» **Tareas**
[1] Responde con datos del texto sobre la generación Postkronen:
(a) ¿Cuántos años tenía DosJotas en el verano del 92?
(b) ¿Con qué documento entraba a un concierto quien no tenía dieciocho años?
(c) ¿Por qué el metro era, por lo demás, gratuito?
[2] Escribe la continuación del texto sobre la generación Postkronen a partir de su última oración.

» **Texto**
-----
Como no podía ser de otra manera, para esta cuarta edición de Semana Kronen® no…
#YoSoyKronen: PostKronen
Por DosJotas
Artista urbano
Anexo en Historias del Kronen ed. commemorativa 25 aniversario
Posiblemente a mi generación se la podría llamar «Postkronen». En el verano del 92 éramos muy jóvenes, en mi caso tenía diez años, el libro lo descubrimos varios años después de ser publicado y tal vez muchos solo conocieron la película. Pero seguramente ese verano no fue muy diferente al del 98, cuando con dieciséis años era legal beber y fumar, o al verano del 2000, ya con dieciocho. Grupos de jóvenes obsesionados con la velocidad, el sexo, las drogas, la violencia, el alcohol, los bares, las fiestas y tantísimas otras cosas que cuanto más prohibidas y peligrosas, mejores eran. Edades en las que todo lo externo es el enemigo, de una oposición constante a cualquier referencia al poder ya fuera paterno, materno, educativo o del propio sistema.
Como se suele decir, antes eran otros tiempos, no había redes sociales, ni grandes videoconsolas, ni móviles. Todo era más real, el mundo no vivía sumergido en una red virtual, las cosas pasaban en la calle. La gente quedaba en un bar, un parque o en una parada de metro y no pasaba nada, todo funcionaba igual. Tal vez incluso había más libertad, se podía beber en la calle, los bares no tenían horarios tan rígidos como ahora. Para ir a un concierto no era necesario tener dieciocho años y, en caso extremo, el que no los tenía entraba con el DNI de un amigo; era normal ir sin el cinturón de seguridad en el coche, sin casco en la moto, el maletero del coche era un asiento más. Se fumaba en el metro, un metro por lo demás gratuito, porque todo el que no tuviera abono de transporte se colaba sin ningún problema. Hoy en día casi nada de eso es posible, estas y tantas otras cosas que han sido prohibidas por esa cosa llamada civismo, actualmente llevado al extremo de lo absurdo.
-----
» **Datos mostrados**
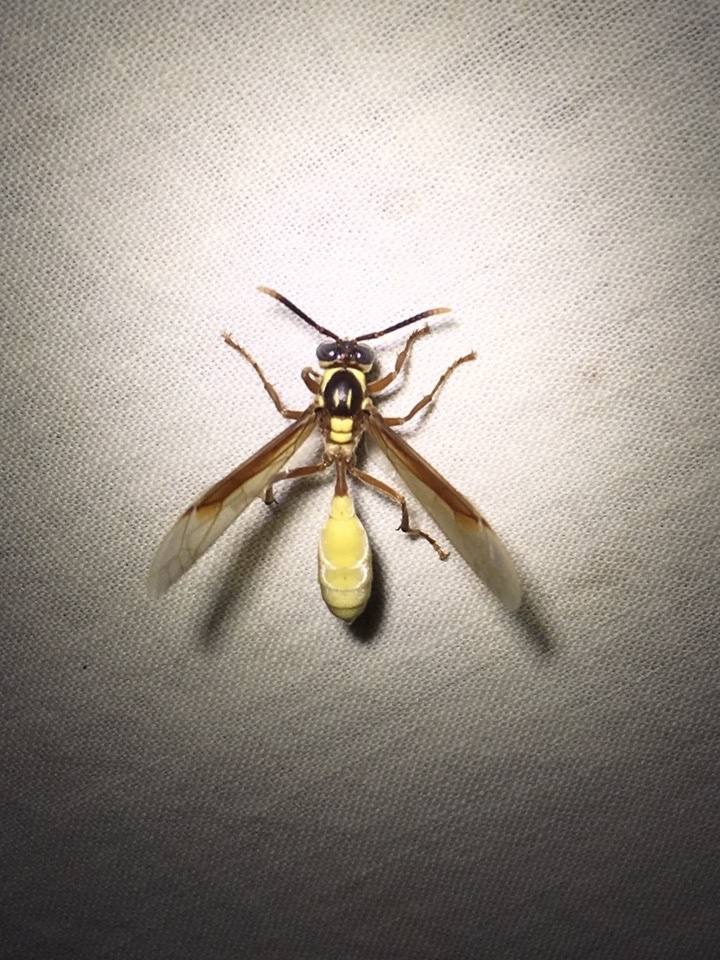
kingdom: Animalia
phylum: Arthropoda
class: Insecta
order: Hymenoptera
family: Vespidae
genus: Apoica
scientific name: Apoica pallens
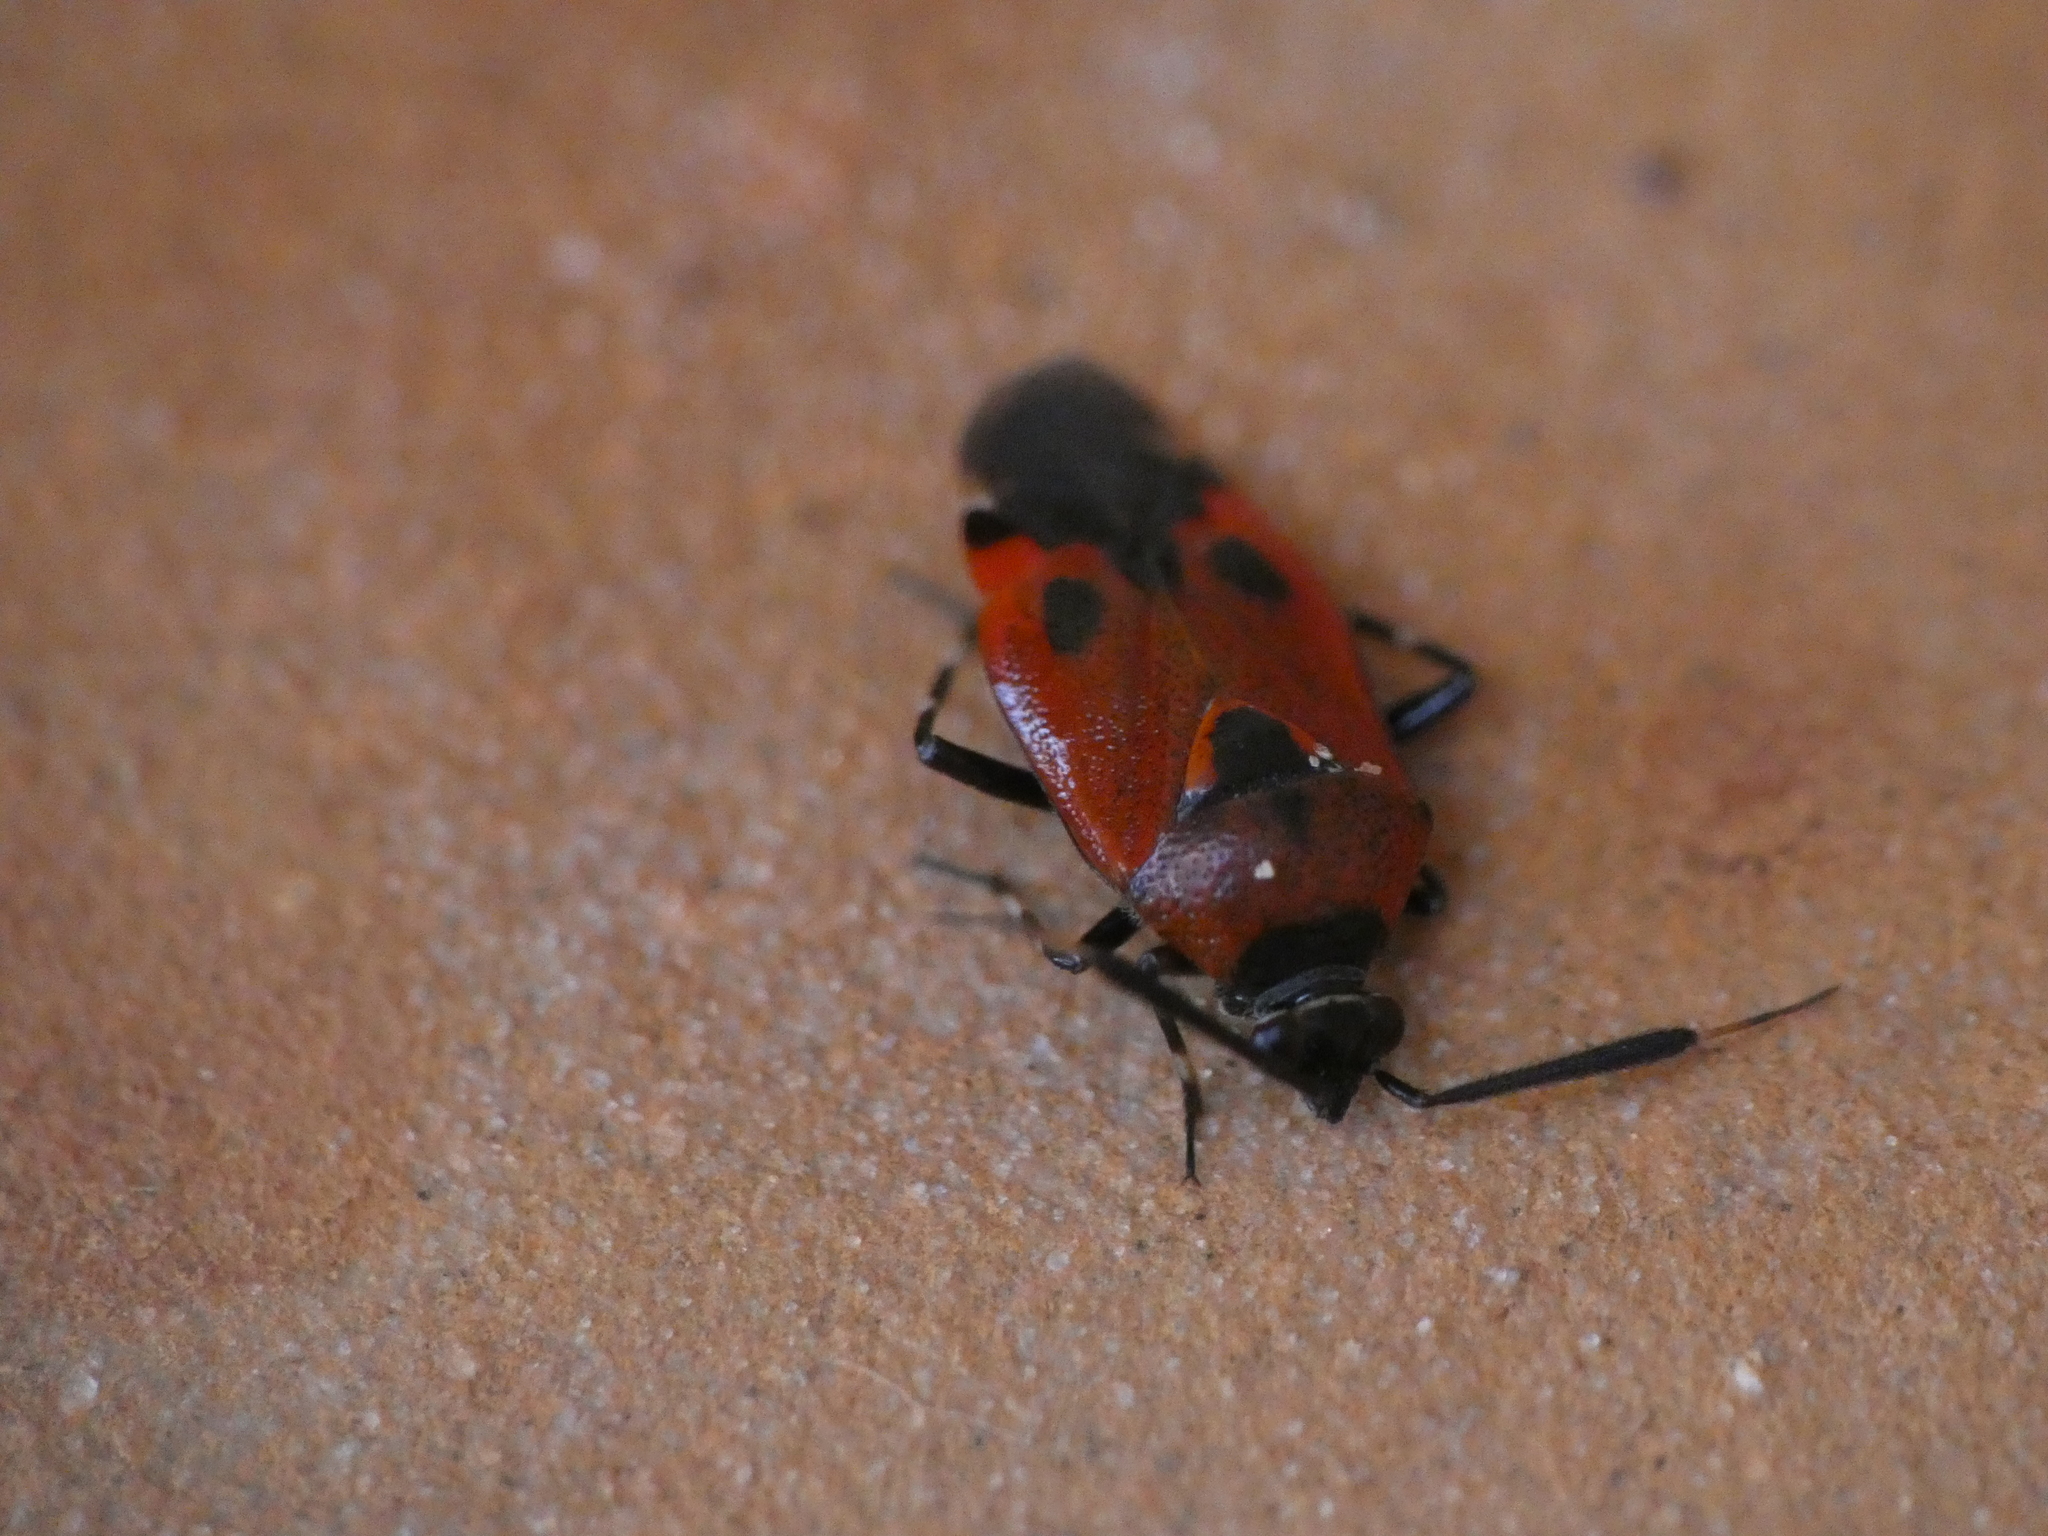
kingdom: Animalia
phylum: Arthropoda
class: Insecta
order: Hemiptera
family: Miridae
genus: Deraeocoris
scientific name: Deraeocoris punctum
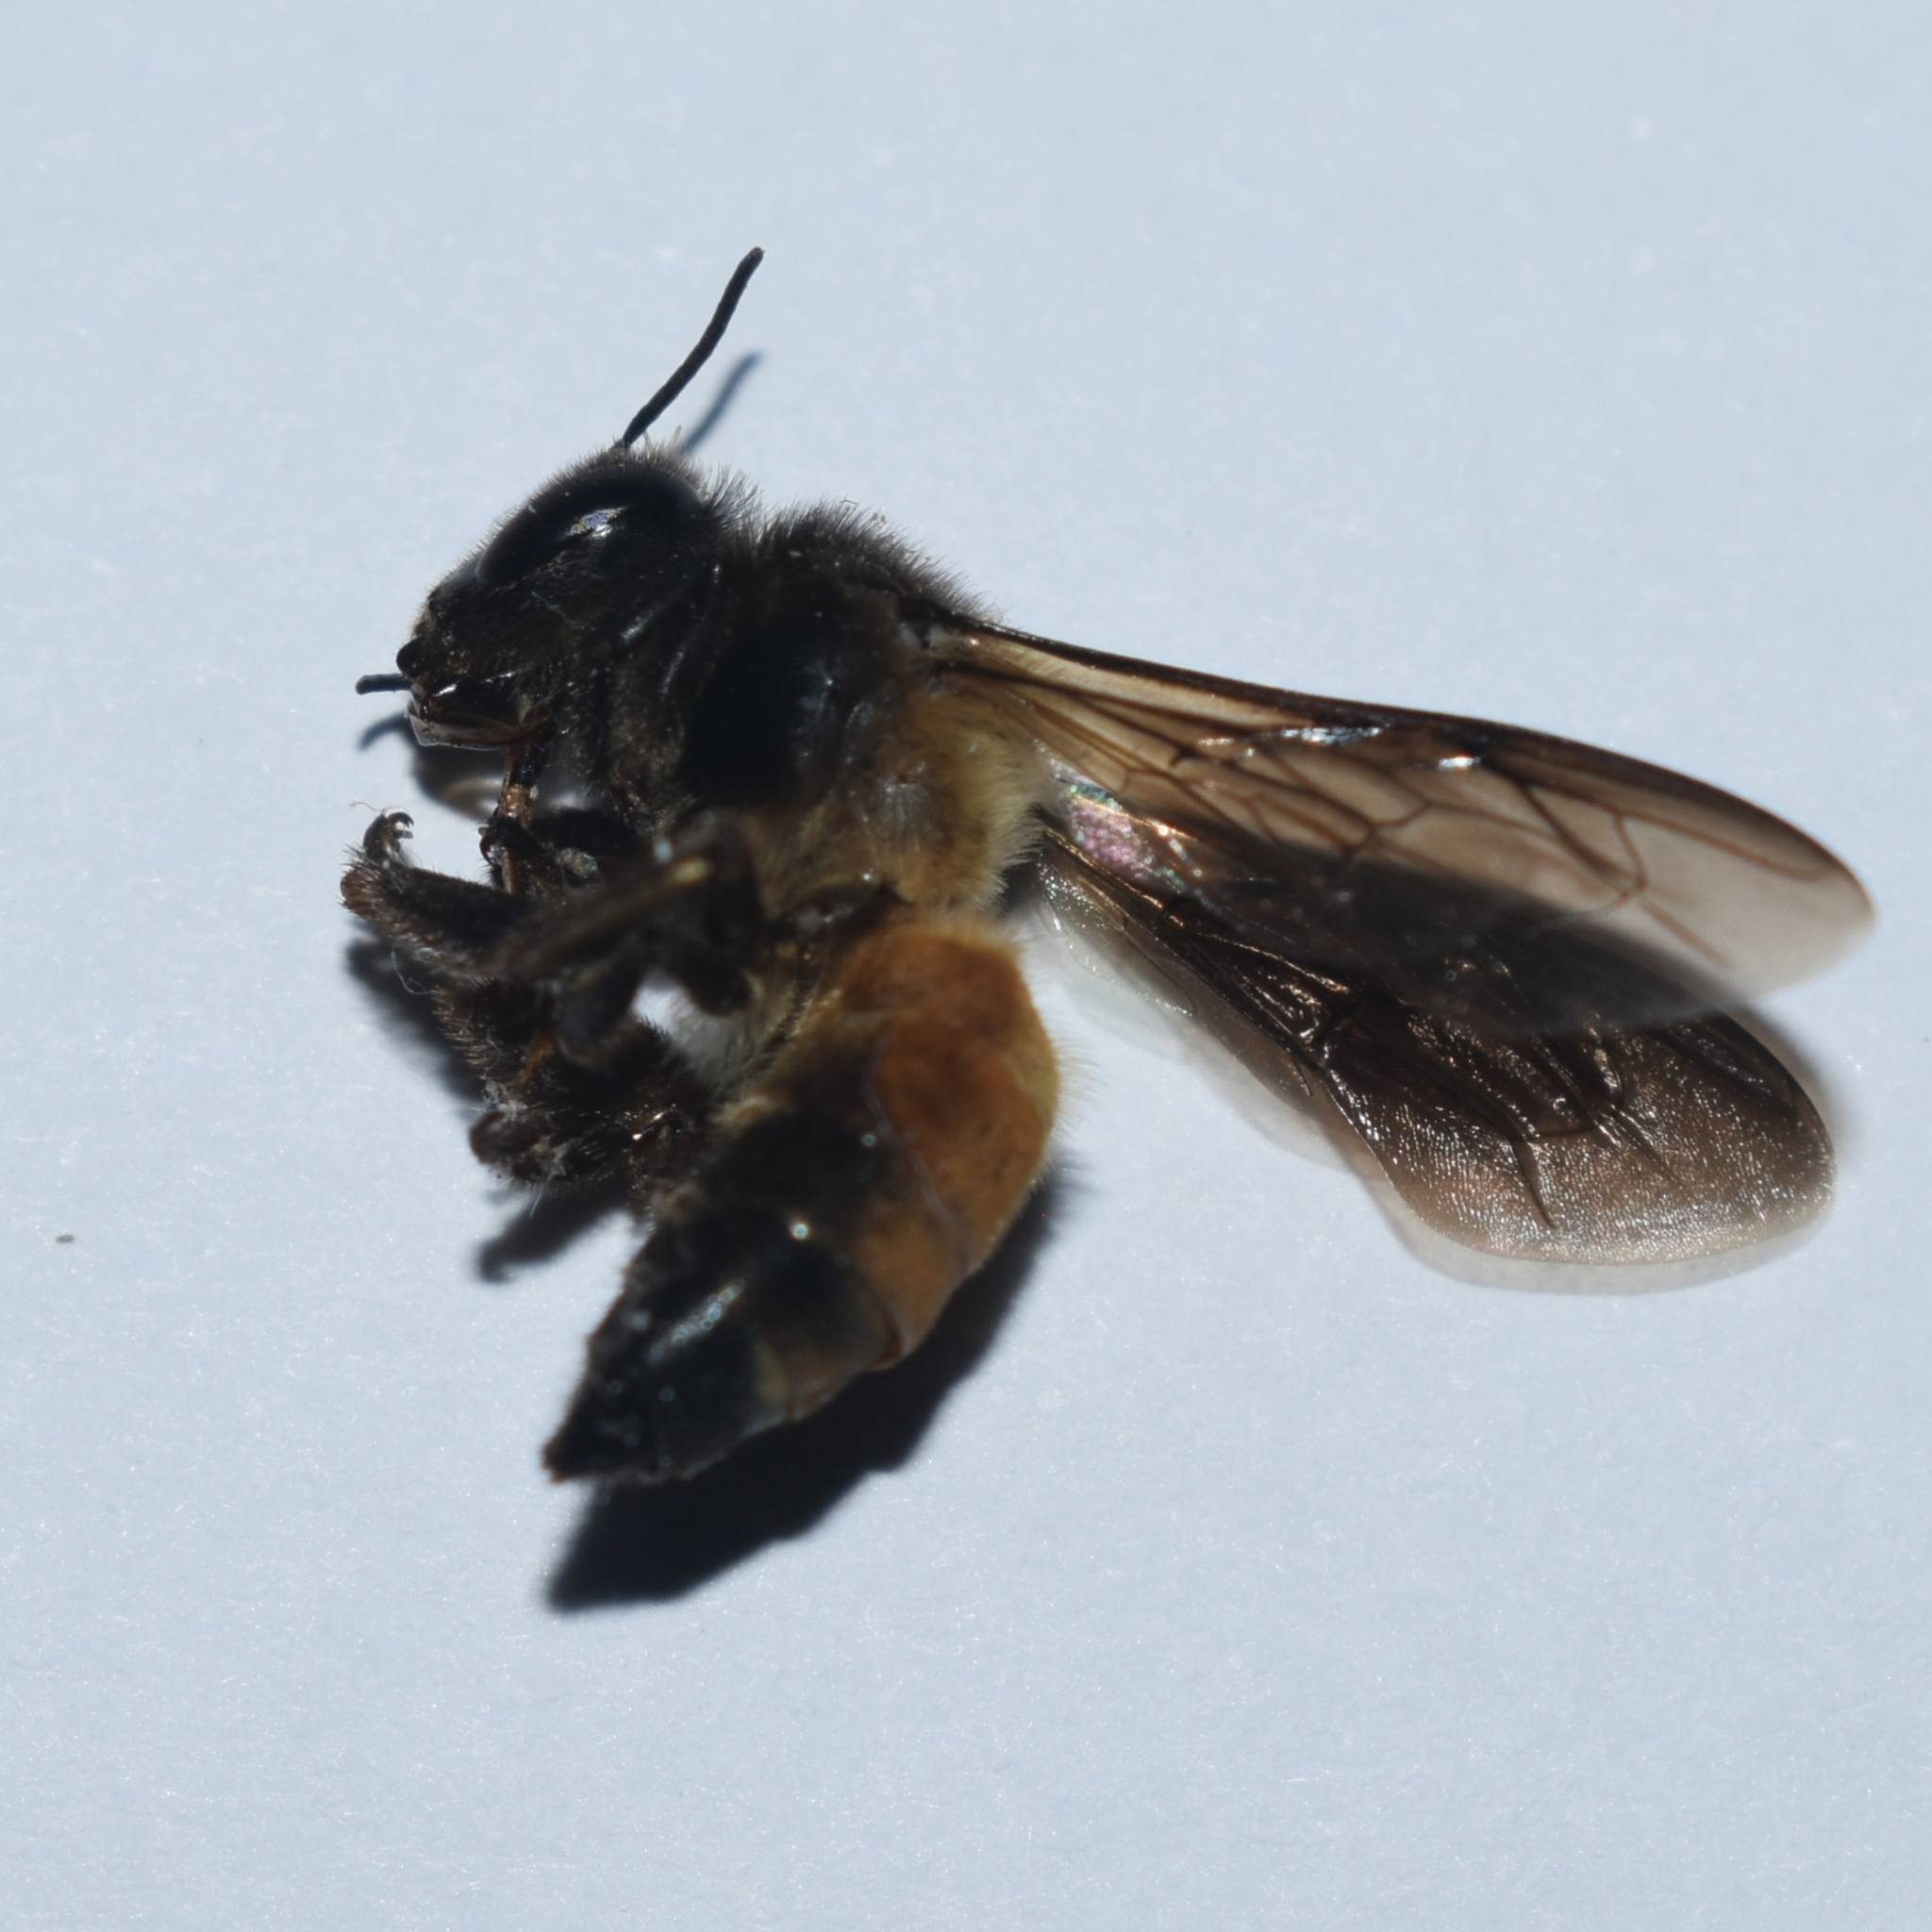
-----
» **Respuestas**
[1]
(a) Diez años.
(b) Con el DNI de un amigo.
(c) Porque todo el que no tuviera abono de transporte se colaba sin ningún problema.

[2]
Como cuenta el libro, un verano en Madrid, sin pueblo, sin playa, sin trabajo, sin motivaciones, una huida de la rutina hecha más rutina, bares con barra de metal y tercios de cerveza, olor a tabaco en la ropa, conciertos, rebeldía «sexo drogas y rock and roll». El barrio, el parque con botellas y minis sin fin, una panda de chicos y chicas fumando, pintando grafiti, arreglando el mundo sin saber qué era eso del mundo.
Las fiestas y noches infinitas empezaban en los bajos de Argüelles o Moncloa y acababan en míticas discotecas como Attica, New World, Soma o Radical, escuchando a Óscar Mulero la gente se drogaba y parecía que no había malos rollos.
Tomando la última en tanatorios, la M-30 sin túneles, a 160 kilómetros por hora, con muchas copas de más, zigzagueando entre coches, peleas por cualquier cosa, arriesgando la vida por no quedar mal, sin nada que hacer, pero haciendo muchas cosas.
Un bucle continuo. Llegar a casa de madrugada, disimular, levantarse a las cuatro de la tarde, comer, ver la tele y ni hablar. Volver al parque en un banco con un litro, un porro, esperar a que la gente fuese llegando y volver a empezar, todos los días igual, la huida hecha la rutina más real.
Esa época marcó la realidad de muchos y muchas, una realidad «real», tangible, analógica, donde lo que pasaba se sentía y se vivía en la calle.
Hoy esas generaciones de antihéroes cotidianos que ahora son padres, madres, oficinistas, barrenderos, artistas, autobuseros, informáticos, parados, personas normales que pudieron avanzar, con hijos que ahora tienen su edad de hace veinte años que volverán a tener ese verano del 92 en 2019 o en 2025, posiblemente todo diferente, más controlado, más virtual, más ficticio. Pero en la esencia, igual.